How Billionaires’ Kids Master Skills Most Australians Miss
The children of Australia’s wealthiest families are receiving a financial education most Australians will never access, with elite private schools embedding investment and wealth management into their curricula—an approach starkly at odds with the national focus on basic literacy and numeracy.
Schools like Sydney’s Shore and Melbourne’s Geelong Grammar now offer dedicated courses in financial literacy, including stock market simulations, cryptocurrency basics, and family office management, according to internal program documents reviewed by The Sydney Morning Herald and The Age. One course at Shore, Wealth Creation 101, teaches students how to read financial statements and assess asset allocations—a skill set absent from public school curricula, where financial education remains optional or nonexistent.
The gap extends beyond classrooms. A 2023 report by the Australian Securities & Investments Commission (ASIC) found that 68% of private school students from families in the top 1% income bracket had access to parental financial coaching, compared to just 3% of public school students.
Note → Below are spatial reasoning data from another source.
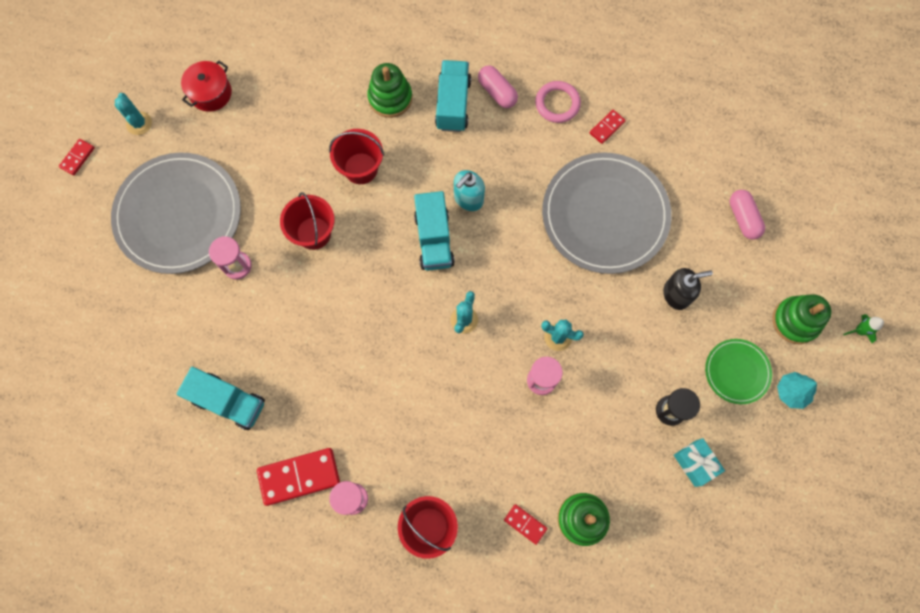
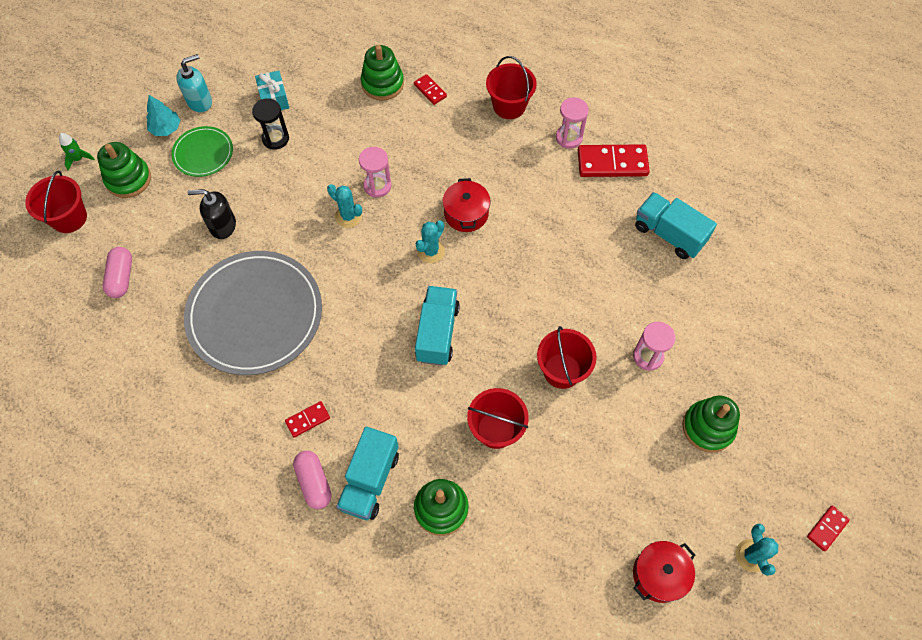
camera: 165 degrees left, 10 degrees down
(178, 215) = (708, 427): grey plate -> green stacking toy
(441, 371) = (466, 213): none -> red pot
(468, 199) = (388, 366): turquoise soap dispenser -> turquoise soap dispenser (200, 101)
(557, 104) = (251, 449): pink ring -> none
(607, 127) = (209, 407): red domino -> red domino (308, 420)
(827, 264) = (69, 218): none -> red bucket

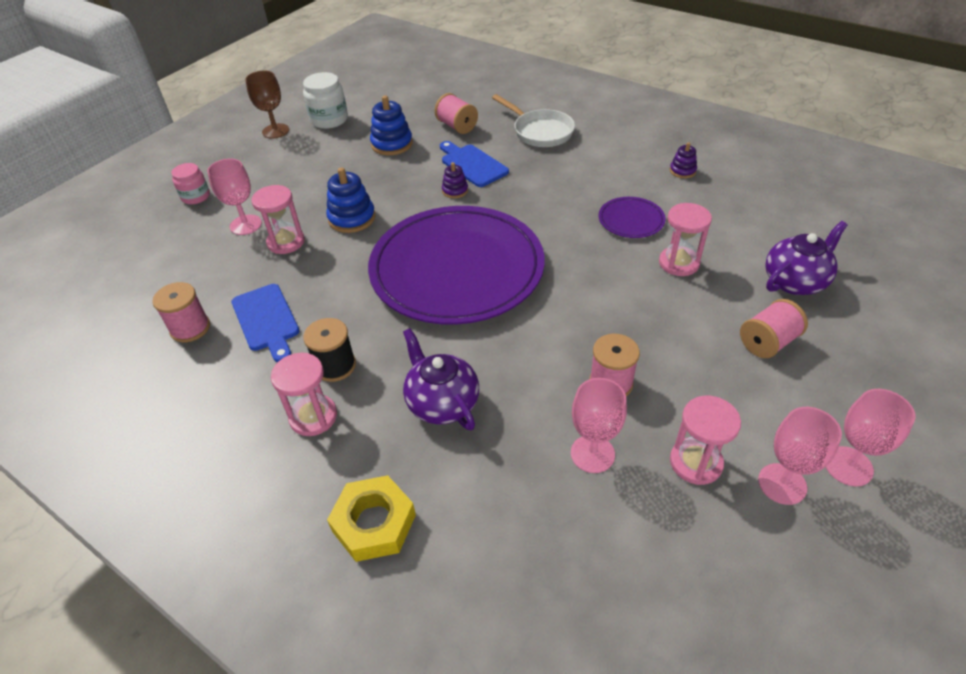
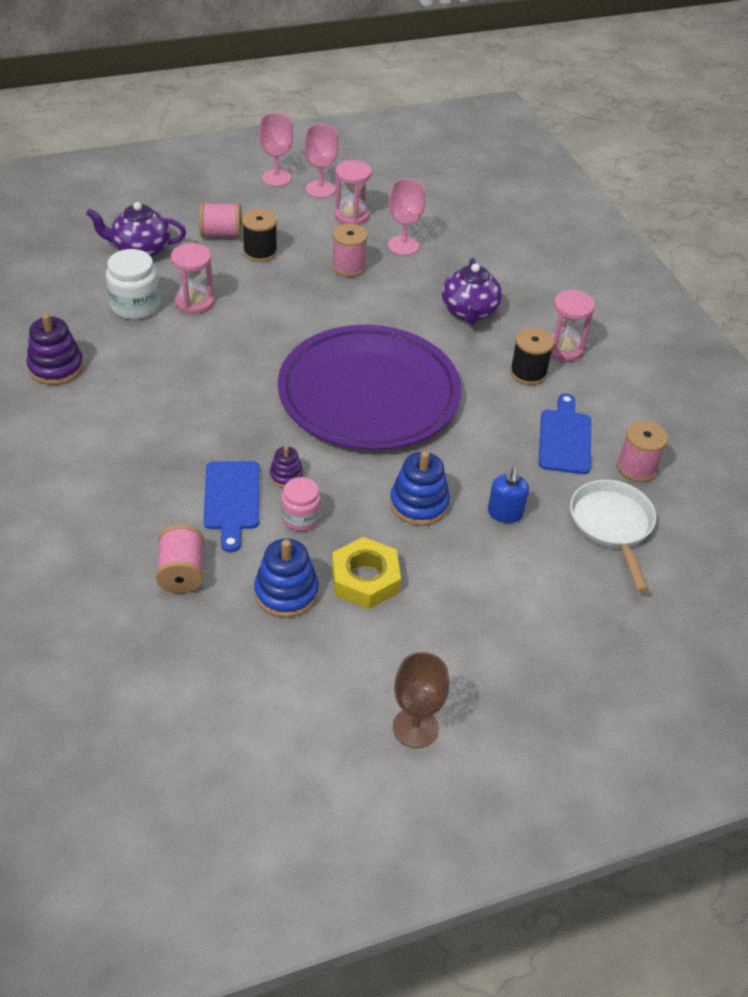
camera: 150 degrees left, 0 degrees up
(196, 197) = (580, 649): pink jar -> pink jar (300, 518)
(245, 225) = (537, 563): pink goblet -> none
(286, 242) = (505, 513): pink hourglass -> blue soap dispenser
(329, 120) = (325, 703): white jar -> white jar (135, 306)
(374, 523) = (558, 280): yellow nut -> yellow nut (365, 579)
(540, 132) = (105, 500): white pan -> white pan (612, 526)
(631, 220) = (174, 352): purple plate -> none
(682, 171) = (56, 367): purple stacking toy -> purple stacking toy, size x1.74
(707, 345) = (260, 252): none -> black spool

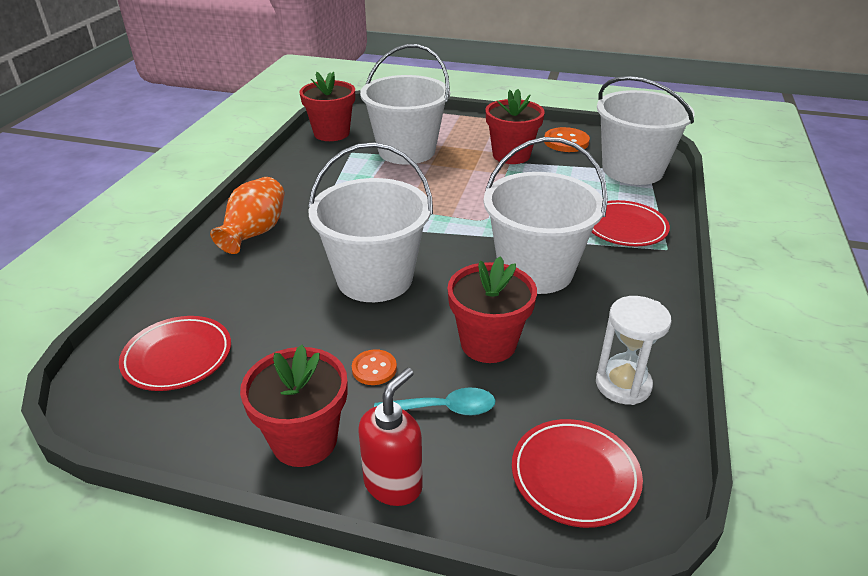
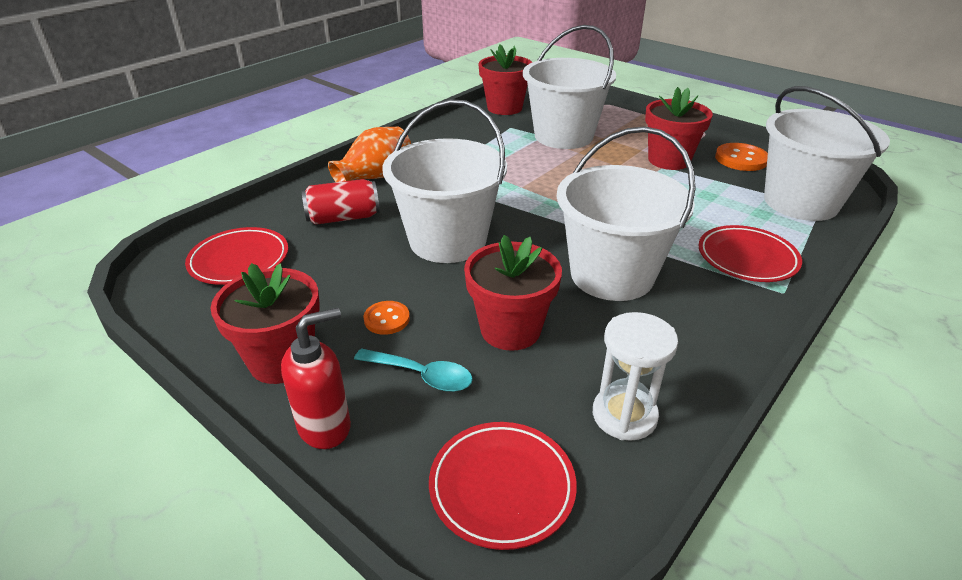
camera: 25 degrees right, 0 degrees up
(254, 283) = (343, 218): none -> red can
Meanwhile, the federal government’s Financial Literacy Board has yet to mandate even basic financial education in primary schools, despite warnings from economists that Australia’s household debt-to-income ratio—now at 198%—is among the highest in the OECD.
Why Are Elite Schools Teaching Wealth Management?
The push for financial education in private schools reflects a deliberate strategy by Australia’s wealthiest families to preserve generational advantage. Geelong Grammar’s Enterprise Program, launched in 2021, partners with family offices like Perpetual and Macquarie Group to offer students internships in asset management. “We’re not just teaching kids to balance a budget,” said Dr. Liam Carter, head of the program, in a 2022 interview with Financial Review. “We’re preparing them to steward wealth across generations.”
Public schools, by contrast, lack the resources or industry ties to replicate such programs. A 2024 survey by the Australian Education Union (AEU) found that 72% of public school teachers reported no access to financial education training, while 45% said their schools had no budget for guest speakers from financial firms. “It’s a two-tier system,” said AEU president Angela Crocombe. “Private schools are equipping kids with the tools to inherit and grow wealth, while public schools are still teaching them how to fill out a tax form.”
What’s the Government’s Response?
The federal government has taken limited action. In 2023, Education Minister Jason Clare announced a $10 million pilot program to introduce financial literacy modules in 50 public schools, but critics argue the scale is insufficient. “This is a drop in the ocean,” said Dr. Sarah Hood, an economist at Griffith University, who noted that the program covers only 0.02% of Australia’s 9,000 public schools. “Meanwhile, private schools are building entire curricula around wealth accumulation.”
Opposition Leader Peter Dutton has called for mandatory financial education in all schools, but his party has not yet outlined a funding mechanism. Labor’s focus remains on broader economic reforms, including a proposed Household Debt Reduction Fund, which would offer low-interest loans to families struggling with mortgages—an initiative that does not address the structural inequality in financial education.
How Do Private Schools Justify the Gap?
Proponents of elite financial education argue it reflects parental demand. A 2023 survey by McCrindle Research found that 89% of families sending children to private schools prioritized financial skills over traditional academic subjects like history or languages. Shore School principal Mark Thompson told The Australian that the program was designed to “level the playing field” by giving students “the same tools as their parents.”
Critics, however, point to the inherent inequity. “This isn’t about leveling the playing field—it’s about entrenching privilege,” said Dr. Hood. “If you’re born into wealth, you learn how to manage it. If you’re not, you’re left with debt and no safety net.” The ASIC report highlighted the disparity: while 34% of private school students reported receiving inheritance planning advice by age 16, only 1% of public school students had similar access.
What Happens Next?
The debate is unlikely to subside. The Productivity Commission is set to release a report in October on Australia’s financial literacy gap, which may pressure the government to act. Meanwhile, private schools continue expanding their programs: Geelong Grammar has announced a partnership with BlackRock to develop an advanced investment course for Year 12 students, starting in 2025.

For now, the divide remains. While Australia’s wealthiest children learn to trade stocks and manage trusts, the rest navigate an economy where financial illiteracy costs families an average of $1,200 annually in avoidable fees and poor decisions, according to Canstar. The question is no longer whether financial education should be universal—but whether Australia’s education system can close the gap before another generation is left behind.